WORK ITEM
The entries below hold a line with "Residential, Jackson: none -> 8" and a line with "Motriz, Villa Elisa: 1925 -> 4000". Return those lines and all that lie between them, exactly and only.

-------- INFORMATION SUPPLIED

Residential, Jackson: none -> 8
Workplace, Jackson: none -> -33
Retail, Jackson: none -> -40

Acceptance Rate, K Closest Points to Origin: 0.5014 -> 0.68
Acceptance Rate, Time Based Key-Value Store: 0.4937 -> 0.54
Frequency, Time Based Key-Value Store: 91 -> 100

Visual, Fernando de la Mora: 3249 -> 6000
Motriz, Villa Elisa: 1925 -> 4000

----------------
-------- INFORMATION SUPPLIED

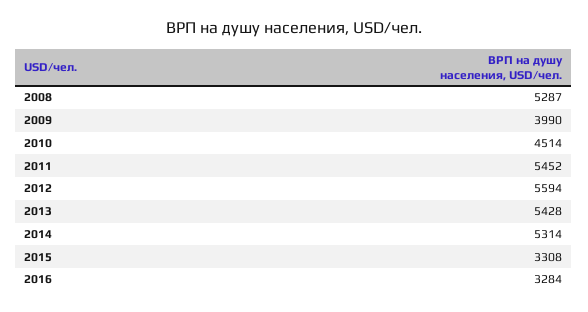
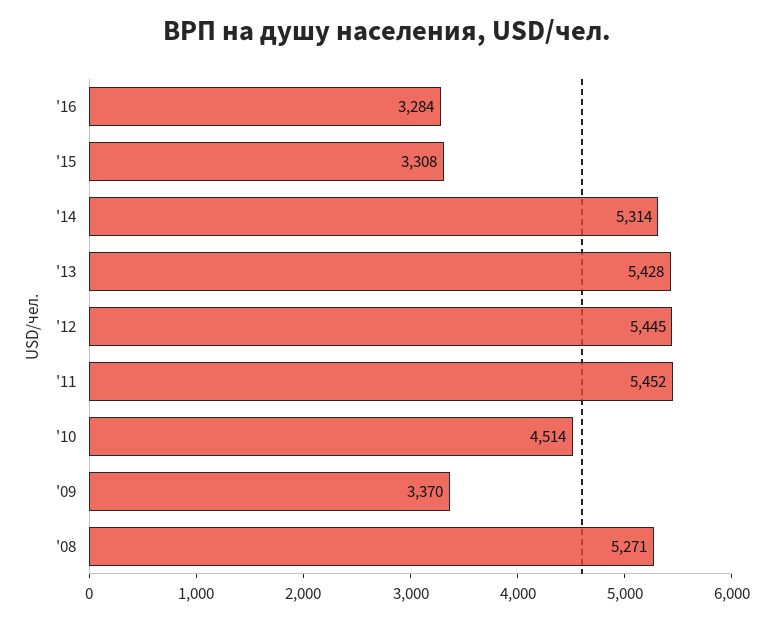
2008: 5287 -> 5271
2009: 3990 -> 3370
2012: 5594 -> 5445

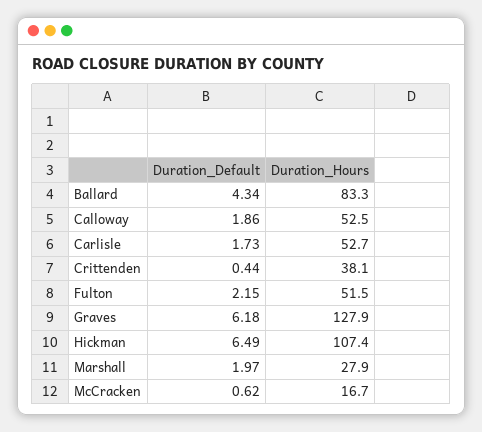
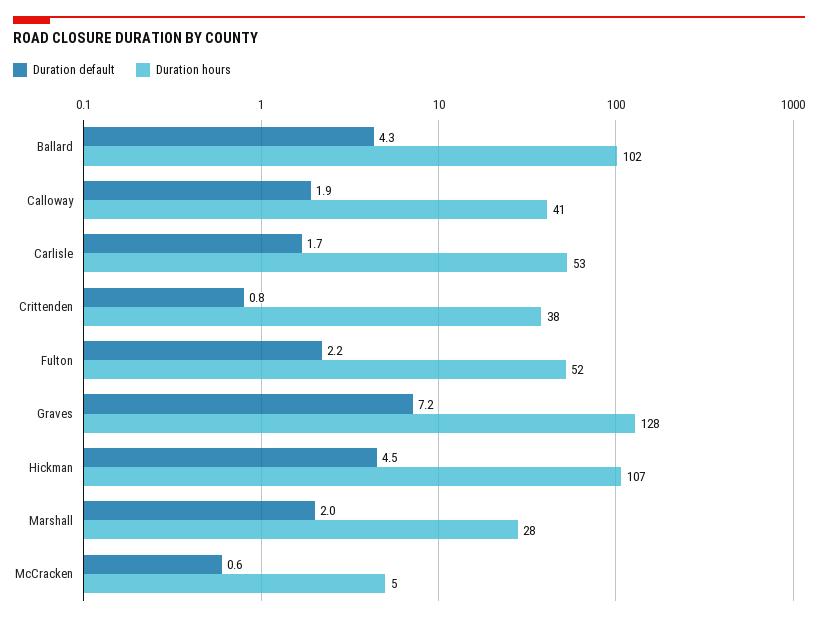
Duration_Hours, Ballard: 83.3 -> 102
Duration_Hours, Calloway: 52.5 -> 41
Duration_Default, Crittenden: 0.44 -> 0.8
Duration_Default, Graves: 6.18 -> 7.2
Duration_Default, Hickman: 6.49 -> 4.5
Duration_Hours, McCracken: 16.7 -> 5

----------------

FINISHED EXERCISE
Residential, Jackson: none -> 8
Workplace, Jackson: none -> -33
Retail, Jackson: none -> -40

Acceptance Rate, K Closest Points to Origin: 0.5014 -> 0.68
Acceptance Rate, Time Based Key-Value Store: 0.4937 -> 0.54
Frequency, Time Based Key-Value Store: 91 -> 100

Visual, Fernando de la Mora: 3249 -> 6000
Motriz, Villa Elisa: 1925 -> 4000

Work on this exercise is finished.